Sasha tried to picture twelve-year-old Victoria hunched over Latin textbooks and failed completely.

"She's always been the perfect daughter," Lady Charlotte continued, her voice warm with pride. "Never put a foot wrong, that girl. Straight A's, head girl, Cambridge scholarship. She made it all look so effortless. Even when she was studying twenty hours a day, she'd come down to breakfast looking immaculate." She laughed softly. "I used to wonder if she ever actually slept or if she'd discovered some secret to surviving on pure ambition."

Perfect daughter. Perfect career. Perfect life. Perfect everything.

Sasha looked down at her tea, at her hands that still bore traces of soil under the fingernails despite vigorous scrubbing. She thought about her string of failed jobs, her complete lack of direction until approximately two weeks ago, her tendency to spill things on important people. She thought about the difference between someone who learned Latin for fun and someone who'd been fired from waitressing for dropping a tray.

"She works terribly hard, though," Lady Charlotte was saying. "Sometimes I worry she doesn't leave enough room for anything else. All work and no play, as they say. Her father and I have been trying to encourage her to take up hobbies, meet people outside of banking. But you know Victoria. Once she sets her mind to something, that's it. Total focus."

"She does seem very focused."

"Mmm. Though she's been different this holiday.

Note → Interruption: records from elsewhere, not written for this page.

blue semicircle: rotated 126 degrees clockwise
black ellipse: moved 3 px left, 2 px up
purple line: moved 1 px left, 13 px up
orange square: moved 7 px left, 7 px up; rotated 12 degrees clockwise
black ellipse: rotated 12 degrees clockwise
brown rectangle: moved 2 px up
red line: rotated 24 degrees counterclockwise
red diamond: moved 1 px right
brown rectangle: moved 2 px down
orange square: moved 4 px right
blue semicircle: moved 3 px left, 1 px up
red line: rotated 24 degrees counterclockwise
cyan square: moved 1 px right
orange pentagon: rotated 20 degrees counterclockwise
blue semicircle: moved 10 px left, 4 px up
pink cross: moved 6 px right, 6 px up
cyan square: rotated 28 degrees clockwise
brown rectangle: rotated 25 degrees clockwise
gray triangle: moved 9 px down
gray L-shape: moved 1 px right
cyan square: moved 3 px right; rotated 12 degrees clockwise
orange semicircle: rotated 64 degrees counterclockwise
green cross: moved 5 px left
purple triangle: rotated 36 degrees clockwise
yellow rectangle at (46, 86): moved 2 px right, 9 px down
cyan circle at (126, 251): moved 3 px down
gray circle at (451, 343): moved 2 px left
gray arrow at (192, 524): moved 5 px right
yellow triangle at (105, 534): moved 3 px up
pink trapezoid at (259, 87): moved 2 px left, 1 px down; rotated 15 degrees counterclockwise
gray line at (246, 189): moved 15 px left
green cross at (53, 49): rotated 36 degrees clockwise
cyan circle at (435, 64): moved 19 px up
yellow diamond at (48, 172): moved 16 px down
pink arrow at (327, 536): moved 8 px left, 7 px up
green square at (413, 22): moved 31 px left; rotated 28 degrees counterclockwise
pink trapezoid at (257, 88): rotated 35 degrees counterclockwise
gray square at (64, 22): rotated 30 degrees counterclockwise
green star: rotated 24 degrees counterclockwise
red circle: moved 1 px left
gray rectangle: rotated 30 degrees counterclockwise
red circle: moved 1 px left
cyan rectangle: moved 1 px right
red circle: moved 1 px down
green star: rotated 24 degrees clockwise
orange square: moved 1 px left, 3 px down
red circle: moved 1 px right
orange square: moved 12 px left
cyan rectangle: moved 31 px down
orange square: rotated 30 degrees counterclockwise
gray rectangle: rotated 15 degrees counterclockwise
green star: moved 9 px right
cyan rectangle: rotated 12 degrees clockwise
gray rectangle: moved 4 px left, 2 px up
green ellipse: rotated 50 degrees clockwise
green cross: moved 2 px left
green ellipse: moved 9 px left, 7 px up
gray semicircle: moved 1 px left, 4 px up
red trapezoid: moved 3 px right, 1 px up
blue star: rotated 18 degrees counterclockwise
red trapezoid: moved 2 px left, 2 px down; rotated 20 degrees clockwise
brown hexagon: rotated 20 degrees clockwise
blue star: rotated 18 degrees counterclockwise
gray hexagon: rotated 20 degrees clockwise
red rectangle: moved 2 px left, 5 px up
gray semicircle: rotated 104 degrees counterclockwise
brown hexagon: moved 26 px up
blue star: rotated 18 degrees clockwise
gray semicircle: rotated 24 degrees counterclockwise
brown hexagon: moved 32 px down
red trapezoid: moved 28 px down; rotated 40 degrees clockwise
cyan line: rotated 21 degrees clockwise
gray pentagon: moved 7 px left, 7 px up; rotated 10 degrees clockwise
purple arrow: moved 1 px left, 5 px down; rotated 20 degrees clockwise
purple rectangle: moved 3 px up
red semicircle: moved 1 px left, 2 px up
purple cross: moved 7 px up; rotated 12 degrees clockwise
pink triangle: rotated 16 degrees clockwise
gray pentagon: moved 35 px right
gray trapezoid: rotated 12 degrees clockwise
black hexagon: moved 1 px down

More relaxed. Happier, even." Lady Charlotte's eyes were knowing over the rim of her teacup. "Less time on her laptop, more time outdoors. I wonder what's changed."

Sasha felt heat creep up her neck. "Perhaps just the break from London?"

"Perhaps." The smile suggested Lady Charlotte knew exactly what had changed and was far too well-bred to mention it directly. "Though between you and me, I think it's good for her. This relaxing business. She's always been so determined to be perfect that I sometimes wonder if she's forgotten how to simply be."

They chatted for another twenty minutes about gardens and Cornwall and the upcoming house party, but when Sasha excused herself, Cathy's words kept echoing in her head.Some of us live in the real world.

Because the real world was this: Victoria would go back to London, probably within the week once she got a job offer. She'd return to her perfect life with her perfect flat in Chelsea and her eighty-hour weeks. And Sasha would go back to Manchester, to Ambrose's spare room, to figuring out how to turn her newfound love of gardening into something resembling a career. Maybe she'd get a job at a garden center. Maybe she'd take some courses. Maybe she'd be absolutely fine.

Their worlds would separate as naturally and inevitably as oil and water.

She was sitting on the terrace steps, watching the afternoon shadows lengthen across the lawns, when she heard the crunch of tires on gravel. Her heart bounced in her chest as Victoria emerged from the car, looking crisp and professional in her interview suit, every inch the successful banker.